SDO 009 - Architecting Quality Data - Robert Harmon
What are your thoughts on data modeling?
The current state of data is not pretty as we start to reach the limitations of the current iteration of the Modern Data Stack (MDS). With AWS being released in 2006, cloud computing ushered in a new era of data practices that were no longer constrained by the high investment of on-prem databases. Coupled with the hype of big data, data science (AKA the “sexiest job of the 21st century”), and startups burning cash to stoke network effects, speed became a higher priority than reliability and the MDS became the toolbox to enable this. With that said, this tradeoff brought hyper growth to the data industry and pushed the limit of what’s capable of data— but we are now experiencing growing pains that’s making it hard to navigate our data swamps. Once again, history is repeating itself as our industry looks back to the foundations of data modeling.
Hear from Robert Harmon, Solutions Architect at Firebolt:
Like many of my fellow data nerd friends, I met Robert through the plethora of discourse on LinkedIn. What drew me to his conversations were both his depth of experience in data and his willingness to share his understanding of the space. If you have ever posted on social media about data modeling, you know you have to prepare yourself to be attacked from all angles by people with very strong opinions— many times, personal insults are thrown at you. Through the chaos of being roasted about the shortcomings of activity schema, Robert was a voice of reason that encouraged healthy discourse over fighting— I had to interview him! I hope you enjoy his insights, and I highly encourage checking out the bonus response that came about from a great tangent.
A lot of focus in the data industry has been on data science and data engineering the past ten years, but recently a huge emphasis has been placed back on data architects**? What shifts in the data industry have you noticed that’s driving this resurgence?
Robert: “From my perspective, it's about results, I don't think it could be avoided. We grew the data industry really dramatically over the last decade. The number of people involved has exploded. At the same time, we changed our technologies pretty dramatically. You know, 10 years ago we were dealing with things like Oracle and SQL Server, and these were the norm.
When we moved to the cloud data warehouse platforms, we did some things that weren't ideal. Part of that was just out of necessity. It's really hard, for instance, to enforce relational integrity when you've got seven nodes in a cluster. It's just technically it's a problem. So we chose just not to do that. The side effect of that was that people backed off of data modeling.
If we don't have constraint anymore. We have a tendency to believe that we don't need constraint. I think that was a mistake, but that's, it's a two part mistake. It's both the platforms and the individual contributors working in concert to step away from, well, what a lot of people call data modeling, I call data design because I think they're different things.

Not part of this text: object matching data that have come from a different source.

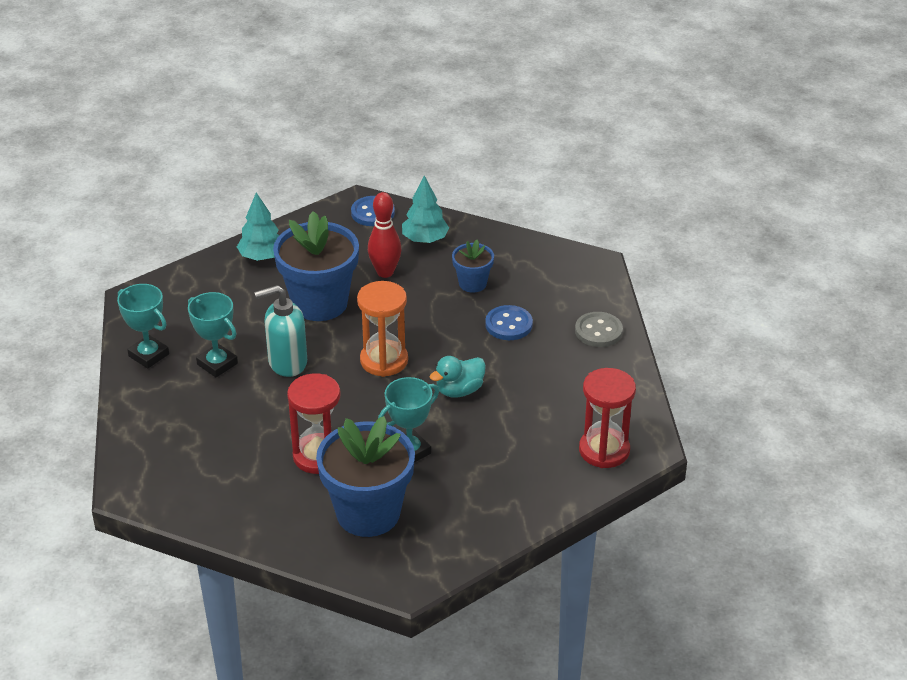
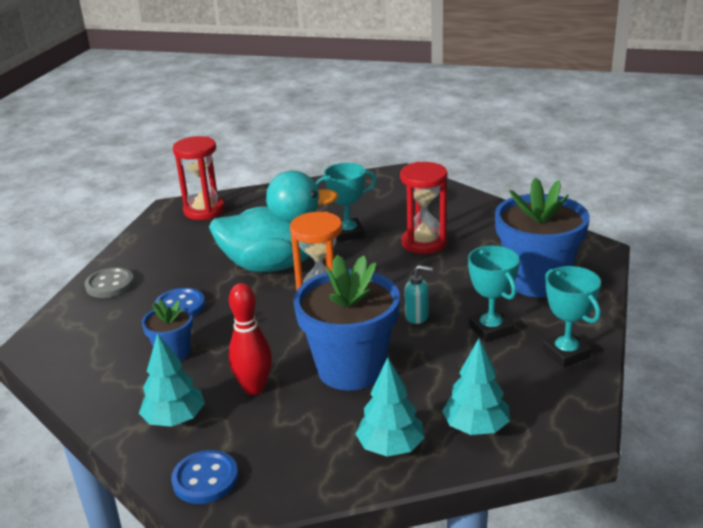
camera: 155 degrees left, 10 degrees down
turquoise soap dispenser [254,285,307,377] -> turquoise soap dispenser [405,265,433,324], size x0.56
blue flower pot [316,416,415,537] -> blue flower pot moved to [495,177,590,297]
turquoise duck [430,356,486,398] -> turquoise duck [209,171,339,272], size x2.12
none -> turquoise tree [442,338,510,435]

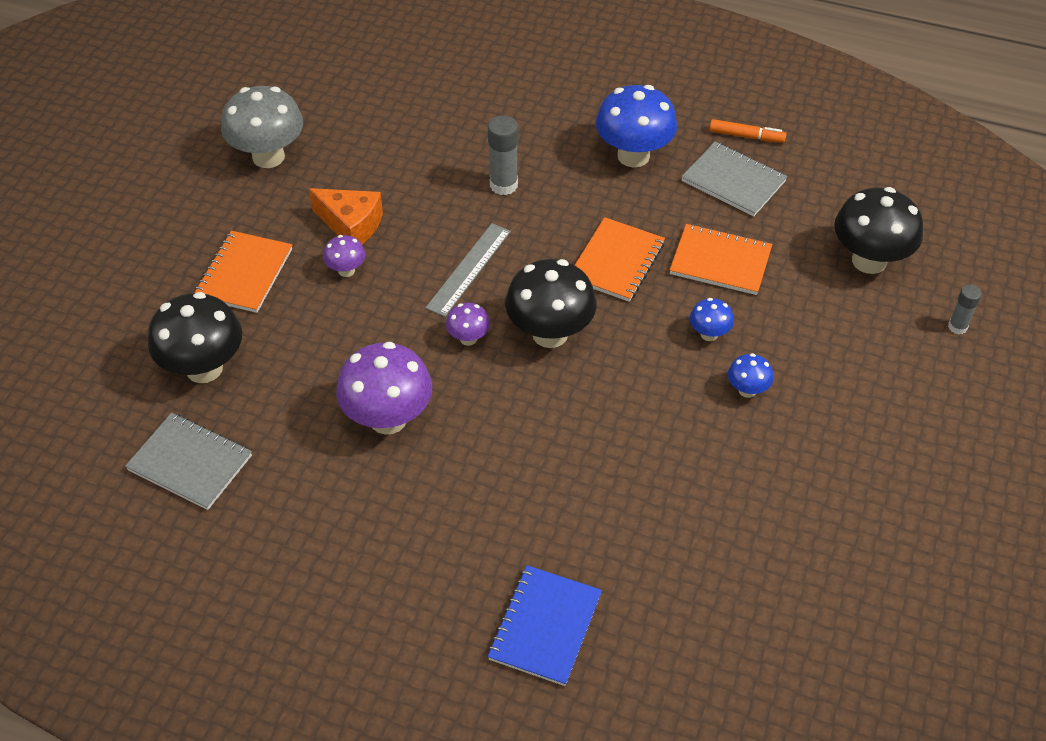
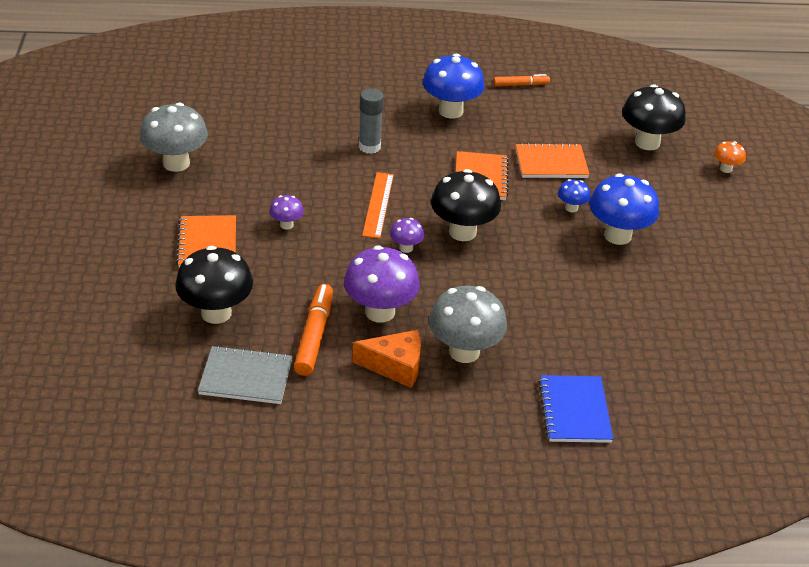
camera: 25 degrees left, 10 degrees down
orange cheese [309,188,383,244] -> orange cheese moved to [352,330,421,388]
grey ruler [426,223,511,317] -> orange ruler [362,172,394,238]
grey notebook [681,142,787,217] -> none
blue mushroom [728,353,773,398] -> blue mushroom [589,173,659,245], size x2.05
grey glue stick [948,284,982,334] -> orange mushroom [714,141,746,173]
none -> orange marker [294,284,333,376]
none -> grey mushroom [429,286,507,363]

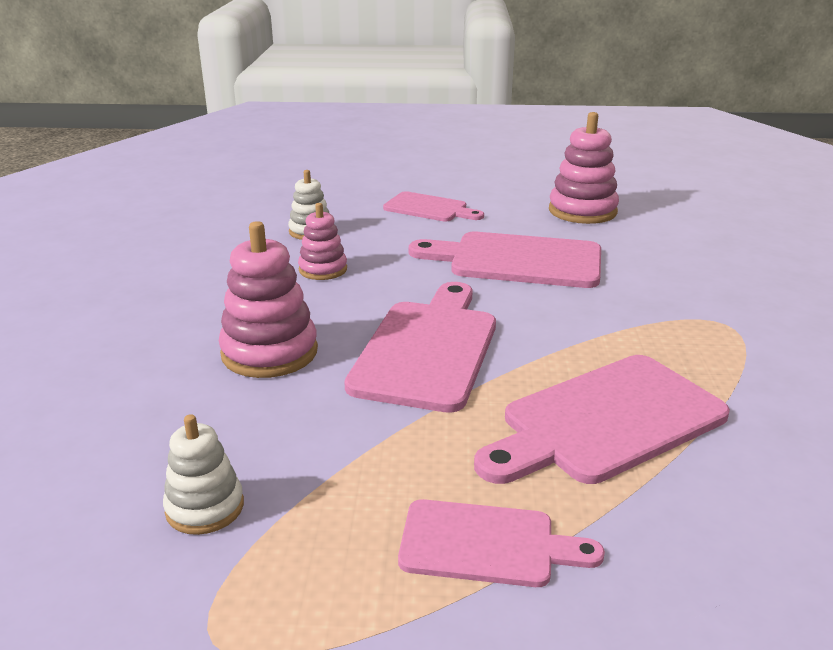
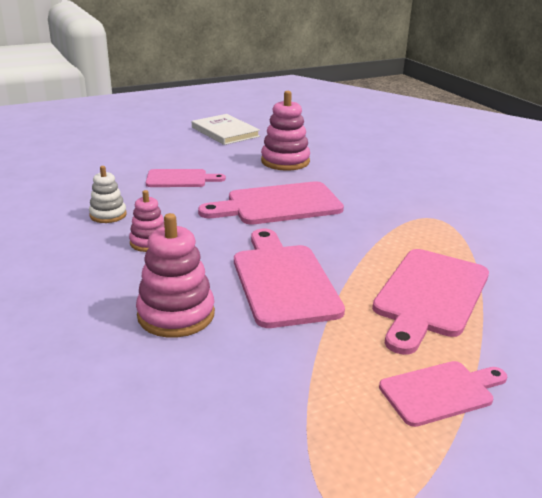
camera: 30 degrees left, 0 degrees up
white stacking toy [163,414,244,535] -> none
none -> white book [192,114,260,145]

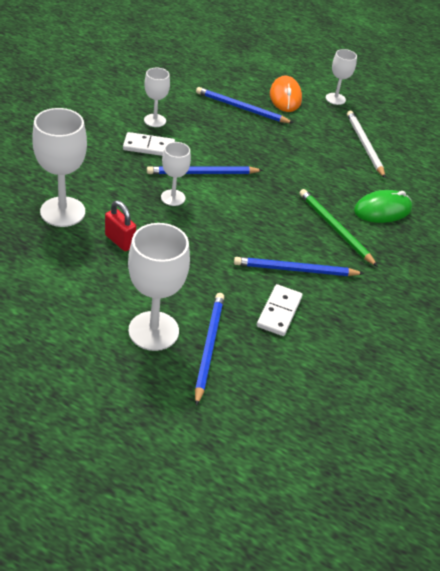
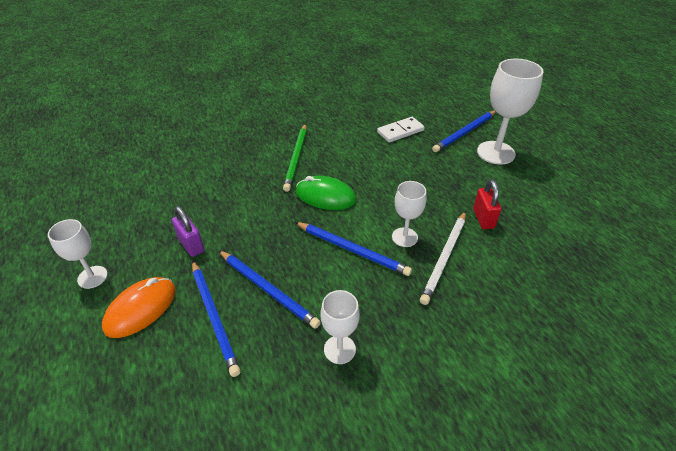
camera: 135 degrees left, 0 degrees up
white goblet [32,108,87,227] -> none
white domino [123,132,175,156] -> none
blue pencil [234,257,364,276] -> blue pencil moved to [218,250,321,329]
white pencil [347,111,385,178] -> white pencil moved to [420,211,466,305]
green mouse [354,190,412,223] -> green mouse moved to [296,176,356,210]
none -> purple padlock [172,206,204,257]

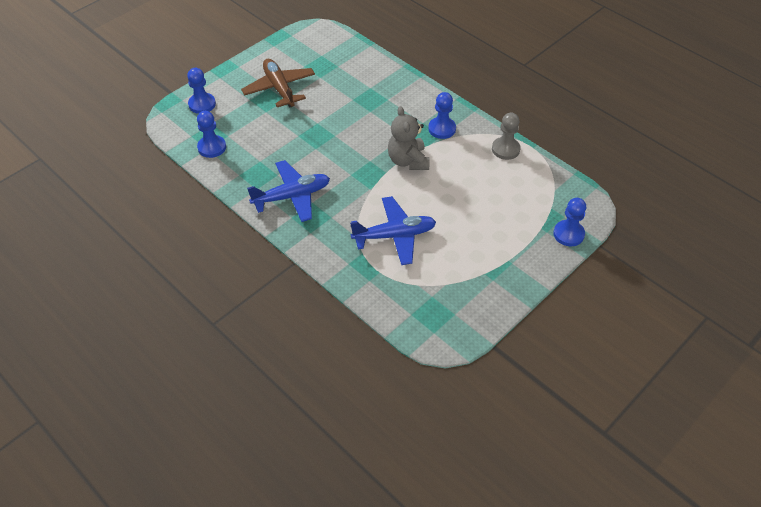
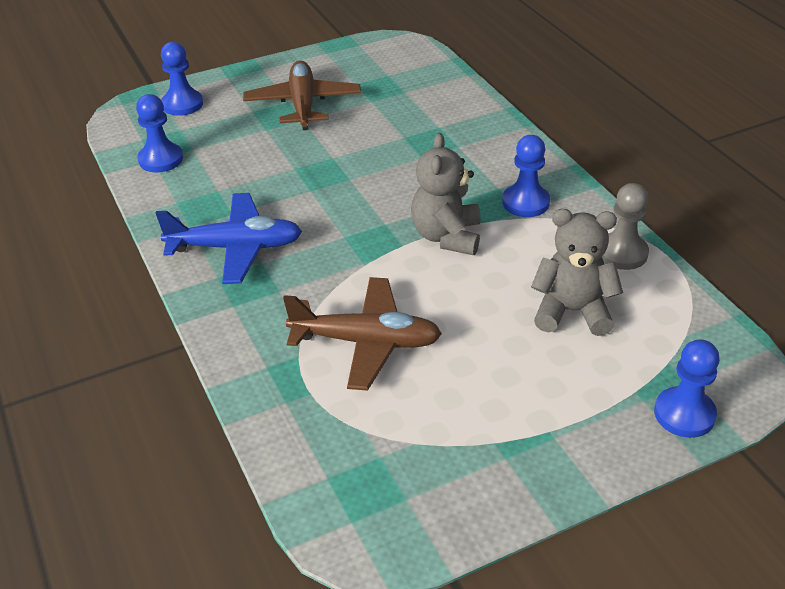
camera: 20 degrees right, 10 degrees down
blue plane [350,196,436,265] -> brown plane [283,277,442,391]
none -> grey teddy bear [531,209,623,336]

So we ended up in this situation where we're overburdened with volume. We don't have enough time to think about things like constraint. And because we don't think about constraint, we become more overburdened by volume. We end up in this feedback loop. It's an absolute nightmare if you get into it.
So, my general perspective has always been the same. I didn't change personally when we moved from, you know, the historical platforms we were on into the cloud . When I first moved a company into a cloud data warehouse platform, I looked at the situation and I thought, you know what? This is physically what it can do. It is what it is. Let's model the system logically, whatever system we're working with as best we can for this new platform. Even if it doesn't have native constraint, I'm still the responsible party in the room. I have to build that constraint myself because it's not native to the platform.
So that's the direction I went. The industry around me didn't necessarily do that, and it created a lot of chaos and we've all seen it. I don't need to explain this story. 10 years later, we're starting to see the results of that chaos. And I think it's a natural reaction when you wind that rubber band that tight, it's gonna unwrap and that's where we are. And that's why we're driving back toward data design, architecture, all the old school stuff that nobody wants to talk about. Well, nobody wanted to talk about, but now everybody does. Which I think is kind of cool, but we probably should have been talking all along.”
You have 20+ years of experience in the data industry. What data patterns have you seen repeated over the course of this time, and where does the Modern Data Stack fit within this?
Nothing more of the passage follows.